On Redis pub/sub specifically: for a solo dev, skip it until you actually have multiple server instances that need to share state. A single process with WebSocket sessions in memory is fine for early users. The complexity cost of pub/sub isn't worth it until you need horizontal scaling or have a separate worker process pushing messages.

What's your current message volume like? That usually determines timing better than architecture diagrams.

JohannaWeb · 2026-02-26T06:19:19 1772086759

This is super helpful — thank you. And I agree with the “pressure before architecture” principle.

Right now Falcon is still very early — message volume is basically zero outside of local testing. The service split isn’t driven by traffic yet, it’s more about separating identity/trust from messaging so I don’t entangle community membership logic with transport.

The internal normalization point you mentioned is something I’m trying to do early: the goal is a single internal message/event model that adapters (WebSocket, future federation, etc.) translate into, so the core pipeline stays stable if/when the runtime topology changes.

On Redis/pub-sub: totally fair.
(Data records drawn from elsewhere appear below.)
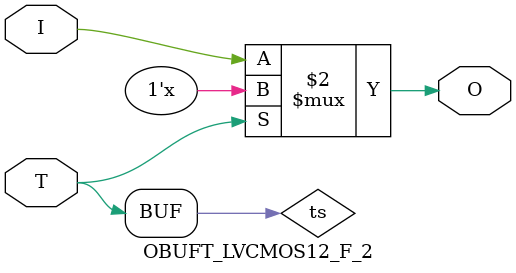
<source format=v>

/*

FUNCTION	: TRI-STATE OUTPUT BUFFER

*/

`celldefine
`timescale  100 ps / 10 ps

module OBUFT_LVCMOS12_F_2 (O, I, T);

    output O;

    input  I, T;

    or O1 (ts, 1'b0, T);
    bufif0 T1 (O, I, ts);

endmodule

</source>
I’m not running multi-instance yet. JetStream is more experimental at this stage — mostly exploring how identity-aware events propagate, not solving scale today.

das-bikash-dev · 2026-02-24T09:52:24 1771926744

Nice project, especially given the VRAM constraints. A few things I've learned building production RAG that might help:

1. Separate your query analysis from retrieval. A single LLM call can classify the query type, decide whether to use hybrid search, and pick search parameters all at once. This saves a round-trip vs doing them sequentially.

2. If you add BM25 alongside vector search, the blend ratio matters a lot by query type. Exact-match queries need heavy keyword weighting, while conceptual questions need more embedding weight. A static 50/50 split leaves performance on the table.

3. For your evaluator/generator being the same model — one practical workaround is to skip LLM-as-judge evaluation entirely and use a small cross-encoder reranker between retrieval and generation instead. It catches the cases where vector similarity returns semantically related but not actually useful chunks, and it gives you a relevance score you can threshold on without needing a separate evaluation model.

4. Consider a two-level cache: exact match (hash the query, short TTL) plus a semantic cache (cosine similarity threshold on the query embedding, longer TTL). The semantic layer catches "how do I X" vs "what's the way to X" without hitting the retriever again.

What model are you using for generation on the 8GB? That constraint probably shapes a lot of the architecture choices downstream.